State the count of lines in this material that hold the string "Inbox" and add nothing.

EXTRACTED DATA:
******************************

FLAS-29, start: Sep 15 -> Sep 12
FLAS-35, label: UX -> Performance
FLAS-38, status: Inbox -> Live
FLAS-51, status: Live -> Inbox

******************************

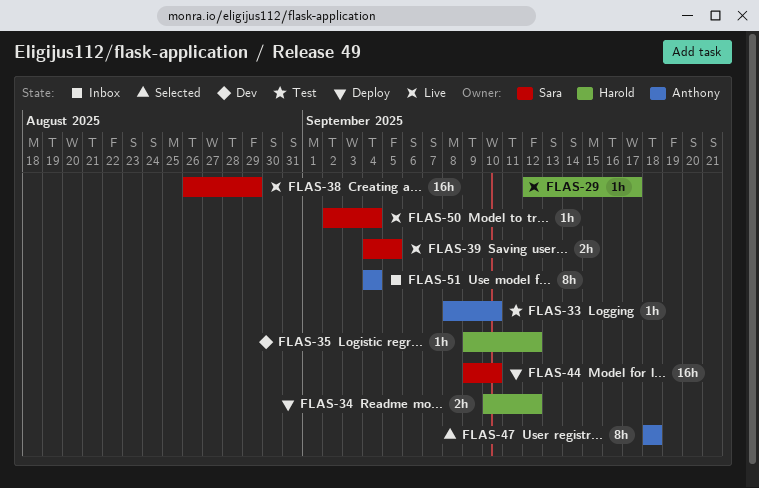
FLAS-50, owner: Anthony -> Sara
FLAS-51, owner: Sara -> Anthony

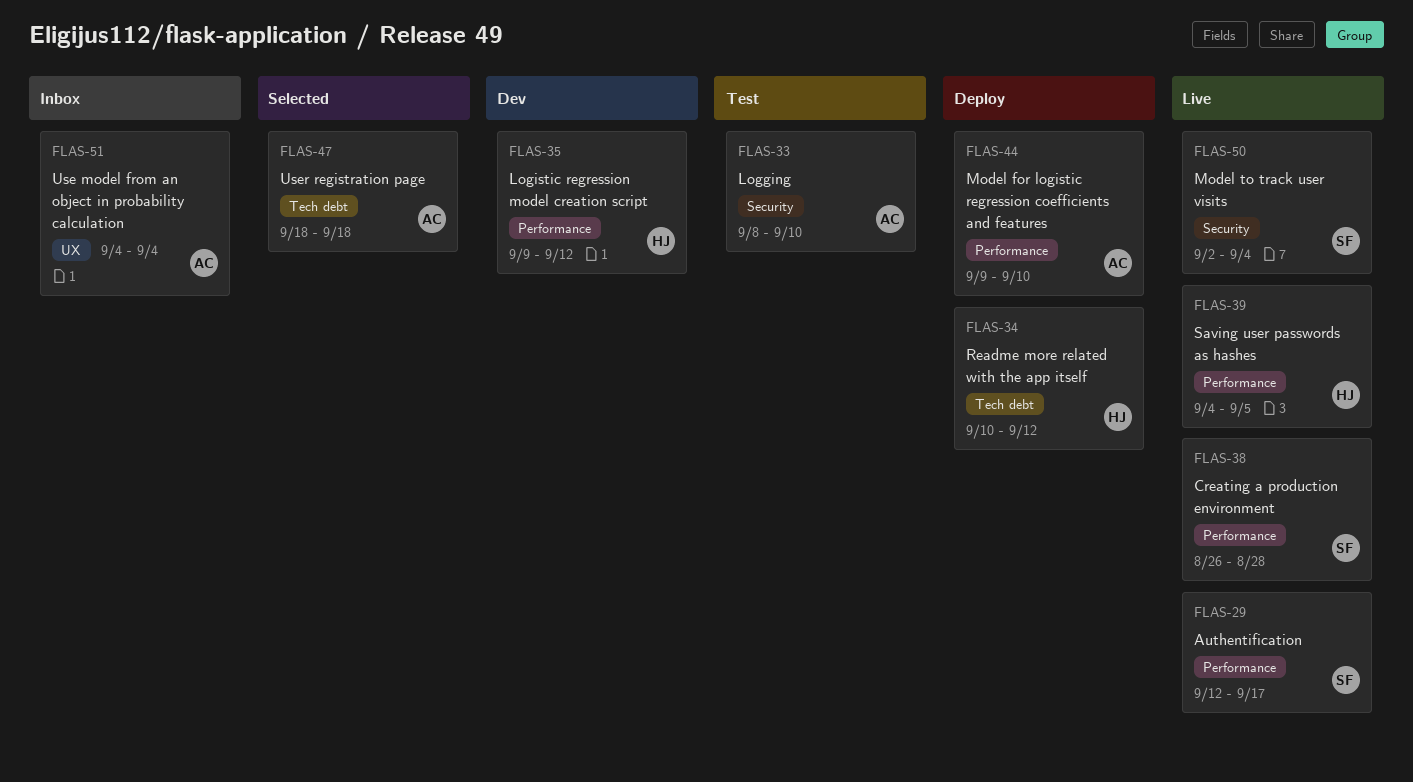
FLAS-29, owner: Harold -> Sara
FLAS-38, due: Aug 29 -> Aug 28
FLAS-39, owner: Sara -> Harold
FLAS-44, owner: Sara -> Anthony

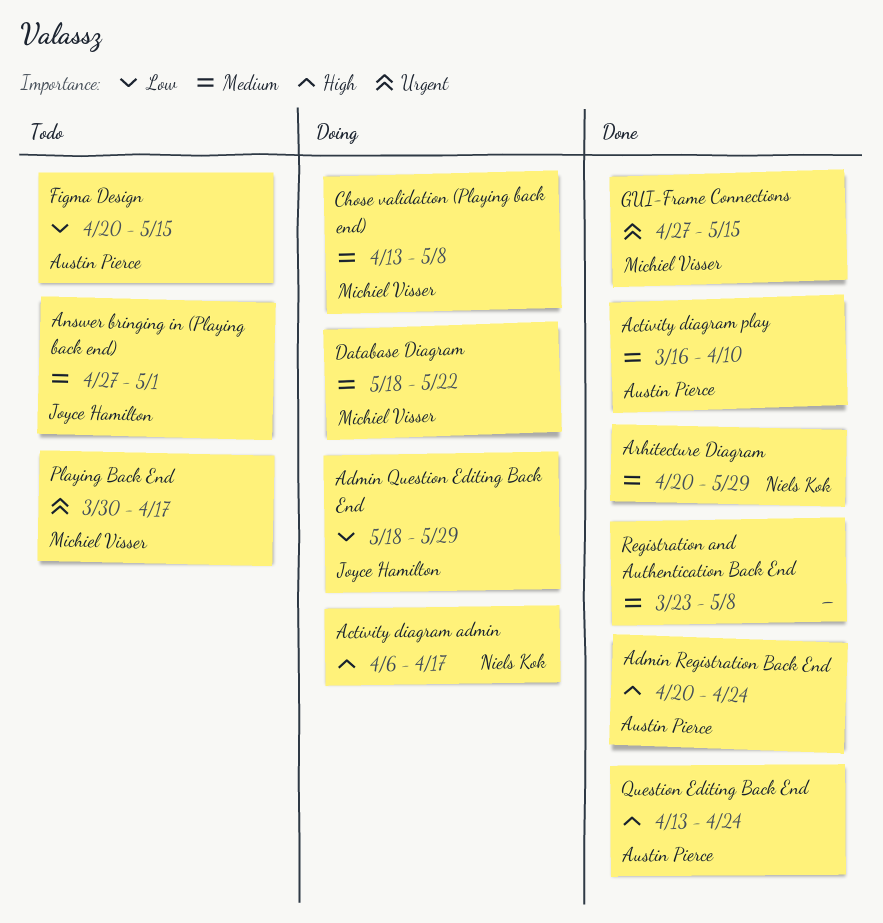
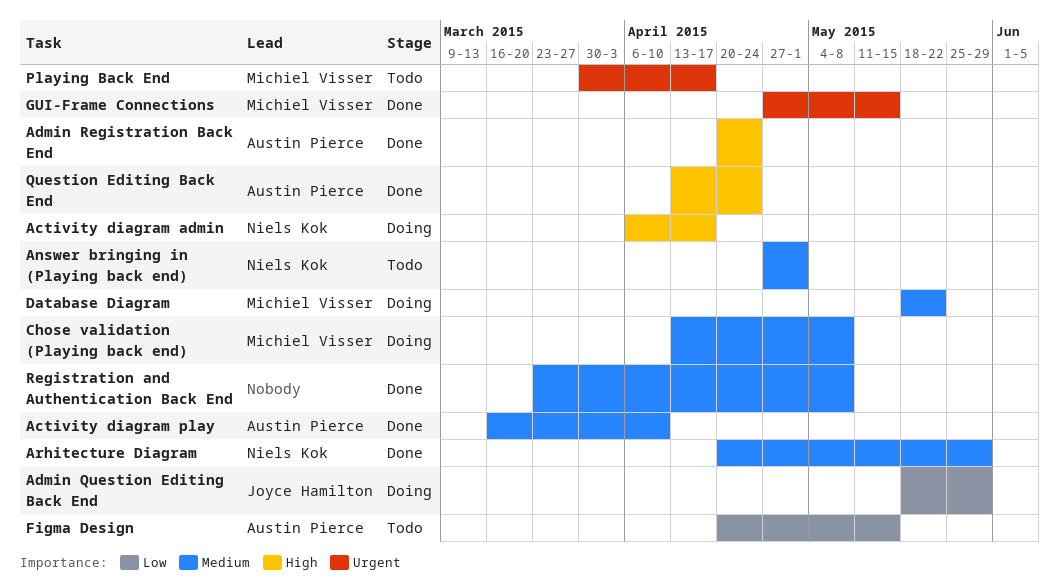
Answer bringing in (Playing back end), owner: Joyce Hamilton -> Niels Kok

******************************

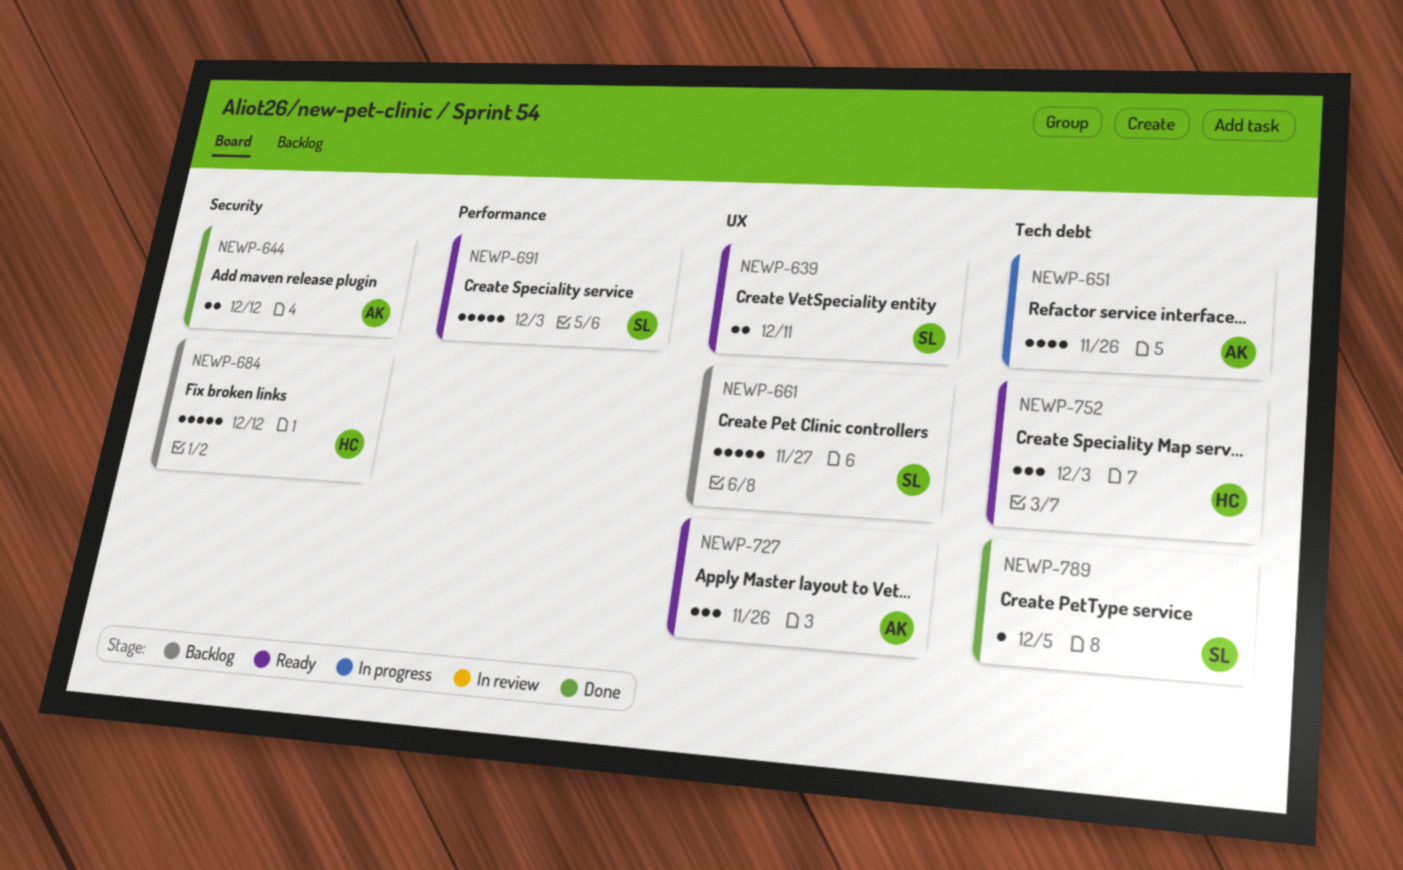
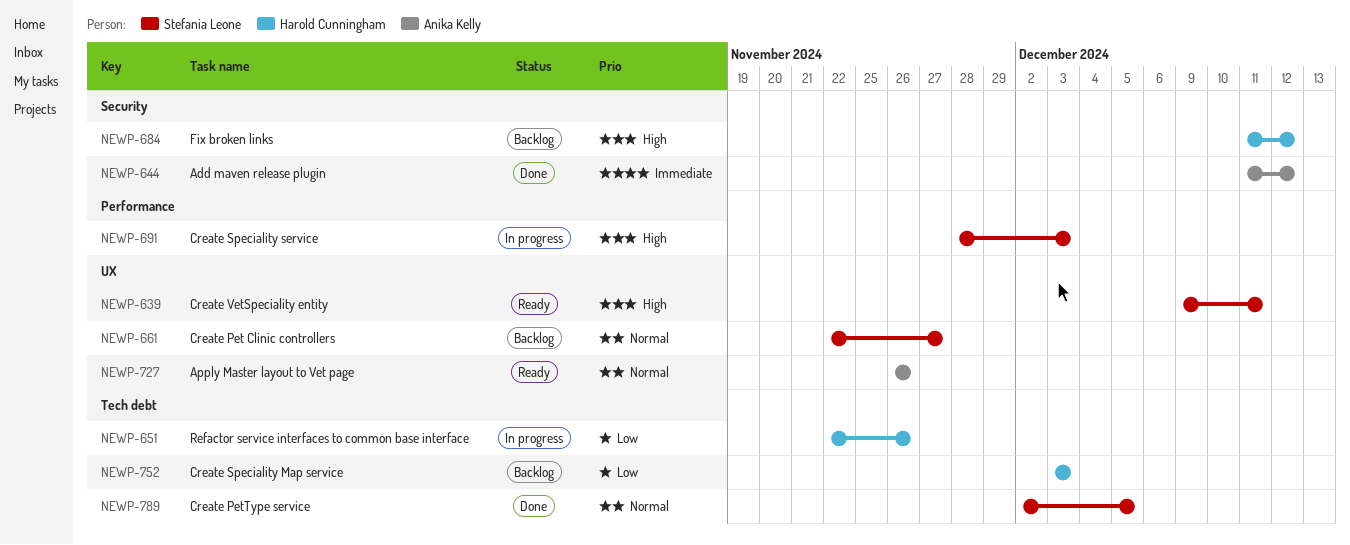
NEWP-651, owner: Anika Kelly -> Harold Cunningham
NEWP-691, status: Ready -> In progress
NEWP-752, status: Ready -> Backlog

******************************

SOLUTION BELOW: 2